(1.) The respondents obtained a decree for money against the appellants in a g suit for recovery of the price of Barga crops in the Court of the Munsif at Khulna. They put this decree into execution. The appellants then filed an application for relief before the Debt Settlement Board under the Bengal Agricultural Debtors Act (Act 7 of 1936). A notice under Section 34 of this Act was issued on 25 June 1940. In pursuance of this notice, the Munsif stayed the execution proceedings on the next day. On 11 July 1940 the Bengal Agricultural Debtor's Amendment Act (Act 8 of 1940) came into force. By this Act, Section 20 of Act 7 of 1936 was amended by inserting therein the following words: "or I whether a liability is a debt or not" before the words "the Board shall decide the matter." On 24 August 1940 the respondents objected to the order of stay made by the Munsif on 26 June 1940 on the ground, that the appellants liability under the decree was not a debt within the meaning of Act 7 of 1936 and consequently the Debt Settlement Board had no jurisdiction to issue notice under Section 34 of Act 7 of 1936. The Munsif held that the appellant's liability under the decree was not a debt as defined in Act 7 of 1936. He accordingly vacated the stay order. This order of the Munsif has been affirmed by the First Appellate Court as well as by Henderson J. on second appeal Hence this appeal by the judgment-debtors under Clause 15 of the Letters Patent.
(2.) The contention of the appellants in this appeal is that after Act 8 of 1940 came into force, only the Debt Settlement Board had jurisdiction to decide the question whether the liability of the appellants under the decree was a debt within the meaning of Act 7 of 1936 and that the Munsif had no jurisdiction to decide this question. Section 20 of Act 7 of 1986 before its amendment by Act 8 of 1940 did not empower the Debt Settlement Board to decide the question as to whether a particular liability is a debt within the meaning of the Act. The jurisdiction of the civil Court to decide such a question under Section 9, Civil P.C., was therefore, not barred either expressly or impliedly. The Act of 1940 by necessary implication took away the jurisdiction of the civil Court to decide this question and empowered the board to decide it. The dispute between the parties as to whether the appellants liability is or is not a debt within the meaning of the Act was raised and decided after the amending Act of 1940 came into force. The question, therefore, is whether the Munsif had jurisdiction to decide this dispute. In Jabed Shikh V/s. Taher Mallik Mukherjee J. said: In the present case the application for settlement of the debt was presented by the petitioners long before the amended Act came into force and the notice under Section 34 of the Act wag also issued before that date. We do not think, therefore, that the provisions of the amended Act are at all attracted to the fact of the present case.
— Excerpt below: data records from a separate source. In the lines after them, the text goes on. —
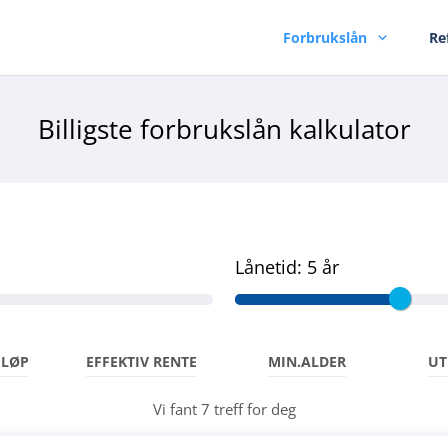
Forbrukslån
Re
Billigste forbrukslån kalkulator
Lånetid:
5 år
ELØP
EFFEKTIV RENTE
MIN.ALDER
UT
Vi fant
7
treff for deg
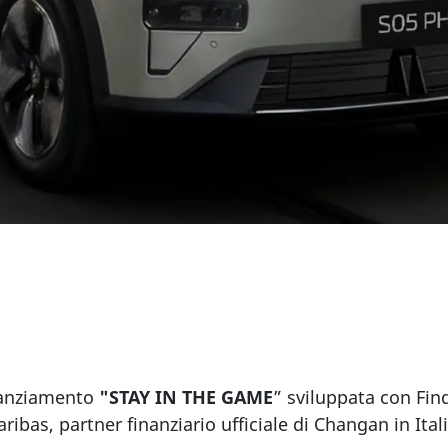
inanziamento
"STAY IN THE GAME
” sviluppata con Fi
aribas, partner finanziario ufficiale di Changan in Itali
Any way, it is not necessary to discuss the matter further as the rule that has been granted in this case, is not an open rule, but is expressly limited to grounds 1 and 2 of the petition neither of which covers the present point.
(3.) These observations of the learned Judge are obiter dicta. It is a general rule that when the Legislature alters the rights of parties by taking away or conferring any right of action, its enactments, unless in express terms they apply to pending actions, do not affect them. But there is an exception to this rule, namely, where enactments merely affect procedure, and do not extend to rights of action." "For it is perfectly settled that if the Legislature forms a new procedure, that, instead of proceeding in this form or that, you should proceed in another and a different way, clearly there by gone transactions are to be sued for and enforced according to the new form of procedure. Alterations in the form of procedure are always retrospective, unless there is some good reason or other why they should not be." "A statute cannot be said to have a retrospective operation because it applies a new mode of procedure to suits commenced before its passing." In other words, if a statute deals merely with tlie procedure in an action, and does not affect the rights of the parties, "it will be held to apply prima facie to all actions, pending as well as future." (Craies on Statute Law, 4 Edn. p.337). "Whether a person has a right to recover property is a question of substantive law." But in what Court he must institute proceedings is a question of procedural law. (Salmond on Jurisprudence.)